- Set exercise -
Write out the data below in full, unchanged, minus the images.

- Material provided -
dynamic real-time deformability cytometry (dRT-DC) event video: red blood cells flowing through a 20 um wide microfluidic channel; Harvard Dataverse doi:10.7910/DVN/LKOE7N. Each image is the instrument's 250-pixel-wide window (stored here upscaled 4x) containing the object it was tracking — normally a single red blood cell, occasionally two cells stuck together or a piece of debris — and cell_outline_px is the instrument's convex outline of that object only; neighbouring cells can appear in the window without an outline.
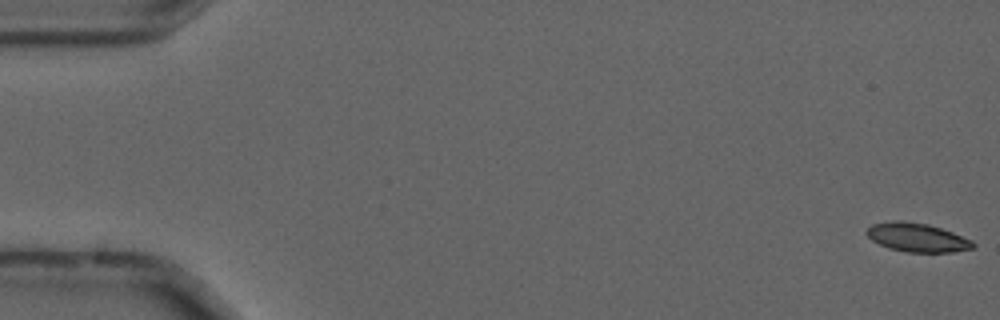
{"species": "common noctule bat (a hibernating species)", "species_latin": "Nyctalus noctula", "temperature_condition": "cold", "stored_images_in_passage": 56, "camera_frame_rate_fps": 3000, "um_per_image_px": 0.085, "animal": {"sex": "male", "forearm_length_mm": 52.5}, "frame": {"image": 1, "passage_image": 1, "time_ms": 0.0, "image_size_px": [1000, 320], "cell_outline_px": [[976, 244], [972, 248], [952, 252], [904, 252], [888, 248], [872, 240], [864, 232], [872, 224], [892, 220], [904, 220], [928, 224], [952, 232], [972, 240]], "centroid_in_image_um": [77.93, 20.18], "position_along_channel_um": 7.1, "area_um2": 17.92}}
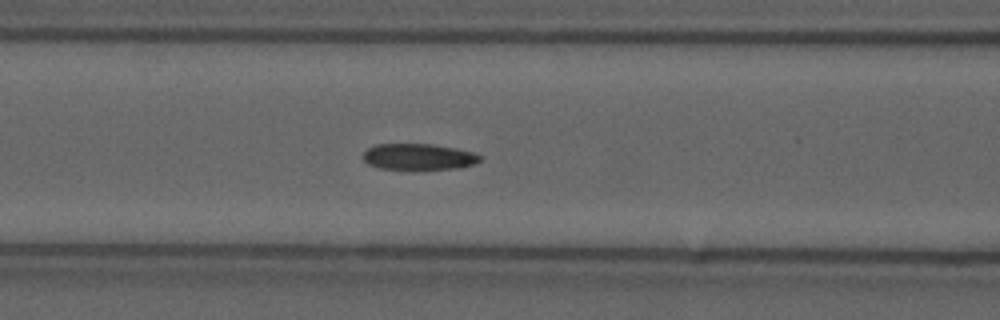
{"frame": {"image": 2, "passage_image": 23, "time_ms": 7.333, "image_size_px": [1000, 320], "cell_outline_px": [[484, 156], [476, 164], [460, 168], [380, 168], [368, 164], [364, 160], [364, 152], [368, 148], [376, 144], [432, 144], [456, 148], [476, 152]], "centroid_in_image_um": [35.66, 13.3], "position_along_channel_um": 130.9, "area_um2": 17.69}}
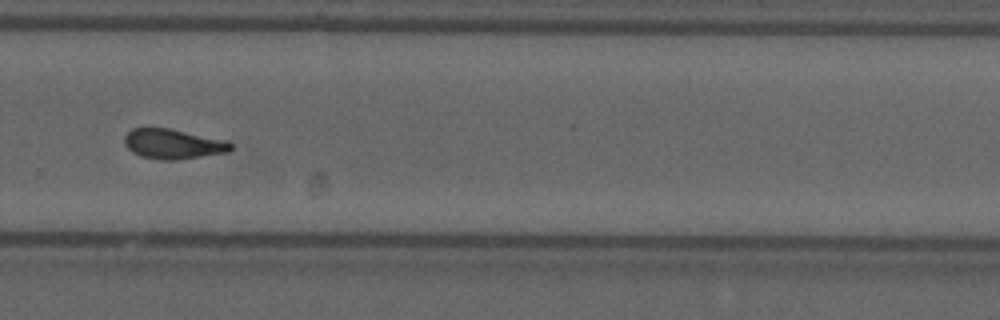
{"frame": {"image": 3, "passage_image": 38, "time_ms": 12.333, "image_size_px": [1000, 320], "cell_outline_px": [[232, 148], [228, 152], [176, 160], [160, 160], [140, 156], [132, 152], [124, 144], [124, 136], [132, 128], [168, 128], [228, 140], [232, 144]], "centroid_in_image_um": [14.71, 12.24], "position_along_channel_um": 315.1, "area_um2": 18.61}, "authors_computed_cell_mechanics": {"area_um2": 18.3804, "velocity_mm_per_s": 3.7022, "shape_relaxation_time_tau1_ms": 6.6703, "shape_relaxation_time_tau2_ms": 3.496, "deformation_change_tau1": 0.1394, "deformation_change_tau2": 0.0959}}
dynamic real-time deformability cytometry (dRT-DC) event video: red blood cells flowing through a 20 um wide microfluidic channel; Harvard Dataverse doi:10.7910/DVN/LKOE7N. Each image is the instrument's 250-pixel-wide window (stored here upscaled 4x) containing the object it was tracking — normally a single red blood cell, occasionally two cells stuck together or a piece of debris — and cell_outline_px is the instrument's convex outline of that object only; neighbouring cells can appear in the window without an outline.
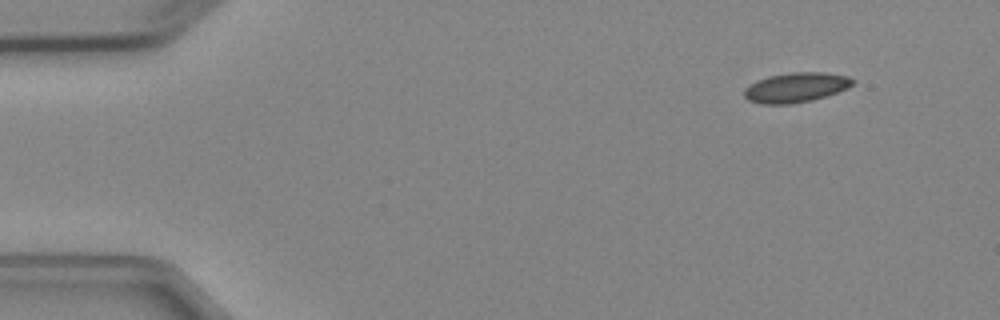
{"species": "Egyptian fruit bat (a non-hibernating species)", "species_latin": "Rousettus aegyptiacus", "temperature_condition": "cold", "stored_images_in_passage": 3, "camera_frame_rate_fps": 3000, "um_per_image_px": 0.085, "animal": {"sex": "female"}, "frame": {"image": 1, "passage_image": 1, "time_ms": 0.0, "image_size_px": [1000, 320], "cell_outline_px": [[856, 80], [848, 88], [812, 100], [792, 104], [760, 104], [748, 100], [744, 96], [744, 88], [756, 80], [768, 76], [792, 72], [824, 72], [848, 76]], "centroid_in_image_um": [67.63, 7.43], "position_along_channel_um": 17.4, "area_um2": 18.9}}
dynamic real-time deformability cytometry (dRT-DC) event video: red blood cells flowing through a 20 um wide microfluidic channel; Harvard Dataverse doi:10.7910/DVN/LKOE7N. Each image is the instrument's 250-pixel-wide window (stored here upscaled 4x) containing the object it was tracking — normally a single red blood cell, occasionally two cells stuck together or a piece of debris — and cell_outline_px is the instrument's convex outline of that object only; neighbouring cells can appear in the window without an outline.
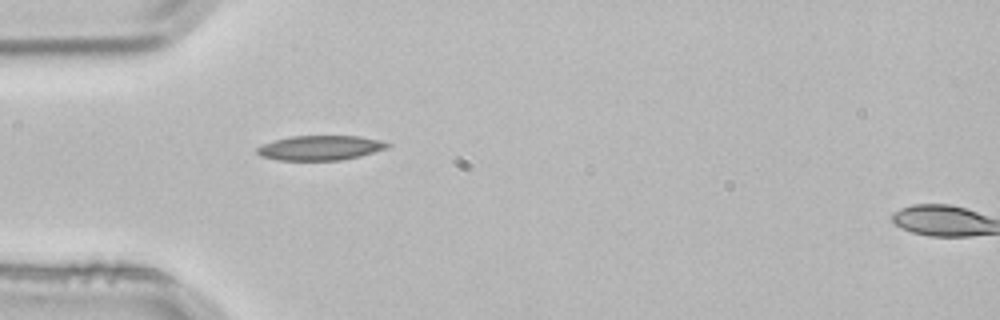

- Output of the task -
dynamic real-time deformability cytometry (dRT-DC) event video: red blood cells flowing through a 20 um wide microfluidic channel; Harvard Dataverse doi:10.7910/DVN/LKOE7N. Each image is the instrument's 250-pixel-wide window (stored here upscaled 4x) containing the object it was tracking — normally a single red blood cell, occasionally two cells stuck together or a piece of debris — and cell_outline_px is the instrument's convex outline of that object only; neighbouring cells can appear in the window without an outline.
{"species": "common noctule bat (a hibernating species)", "species_latin": "Nyctalus noctula", "temperature_condition": "cold", "stored_images_in_passage": 56, "camera_frame_rate_fps": 3000, "um_per_image_px": 0.085, "animal": {"sex": "male", "forearm_length_mm": 52.5}, "frame": {"image": 1, "passage_image": 1, "time_ms": 0.0, "image_size_px": [1000, 320], "cell_outline_px": [[976, 244], [972, 248], [952, 252], [904, 252], [888, 248], [872, 240], [864, 232], [872, 224], [892, 220], [904, 220], [928, 224], [952, 232], [972, 240]], "centroid_in_image_um": [77.93, 20.18], "position_along_channel_um": 7.1, "area_um2": 17.92}}
{"frame": {"image": 2, "passage_image": 23, "time_ms": 7.333, "image_size_px": [1000, 320], "cell_outline_px": [[484, 156], [476, 164], [460, 168], [380, 168], [368, 164], [364, 160], [364, 152], [368, 148], [376, 144], [432, 144], [456, 148], [476, 152]], "centroid_in_image_um": [35.66, 13.3], "position_along_channel_um": 130.9, "area_um2": 17.69}}
{"frame": {"image": 3, "passage_image": 38, "time_ms": 12.333, "image_size_px": [1000, 320], "cell_outline_px": [[232, 148], [228, 152], [176, 160], [160, 160], [140, 156], [132, 152], [124, 144], [124, 136], [132, 128], [168, 128], [228, 140], [232, 144]], "centroid_in_image_um": [14.71, 12.24], "position_along_channel_um": 315.1, "area_um2": 18.61}, "authors_computed_cell_mechanics": {"area_um2": 18.3804, "velocity_mm_per_s": 3.7022, "shape_relaxation_time_tau1_ms": 6.6703, "shape_relaxation_time_tau2_ms": 3.496, "deformation_change_tau1": 0.1394, "deformation_change_tau2": 0.0959}}
dynamic real-time deformability cytometry (dRT-DC) event video: red blood cells flowing through a 20 um wide microfluidic channel; Harvard Dataverse doi:10.7910/DVN/LKOE7N. Each image is the instrument's 250-pixel-wide window (stored here upscaled 4x) containing the object it was tracking — normally a single red blood cell, occasionally two cells stuck together or a piece of debris — and cell_outline_px is the instrument's convex outline of that object only; neighbouring cells can appear in the window without an outline.
{"species": "Egyptian fruit bat (a non-hibernating species)", "species_latin": "Rousettus aegyptiacus", "temperature_condition": "cold", "stored_images_in_passage": 3, "camera_frame_rate_fps": 3000, "um_per_image_px": 0.085, "animal": {"sex": "female"}, "frame": {"image": 1, "passage_image": 1, "time_ms": 0.0, "image_size_px": [1000, 320], "cell_outline_px": [[856, 80], [848, 88], [812, 100], [792, 104], [760, 104], [748, 100], [744, 96], [744, 88], [756, 80], [768, 76], [792, 72], [824, 72], [848, 76]], "centroid_in_image_um": [67.63, 7.43], "position_along_channel_um": 17.4, "area_um2": 18.9}}
dynamic real-time deformability cytometry (dRT-DC) event video: red blood cells flowing through a 20 um wide microfluidic channel; Harvard Dataverse doi:10.7910/DVN/LKOE7N. Each image is the instrument's 250-pixel-wide window (stored here upscaled 4x) containing the object it was tracking — normally a single red blood cell, occasionally two cells stuck together or a piece of debris — and cell_outline_px is the instrument's convex outline of that object only; neighbouring cells can appear in the window without an outline.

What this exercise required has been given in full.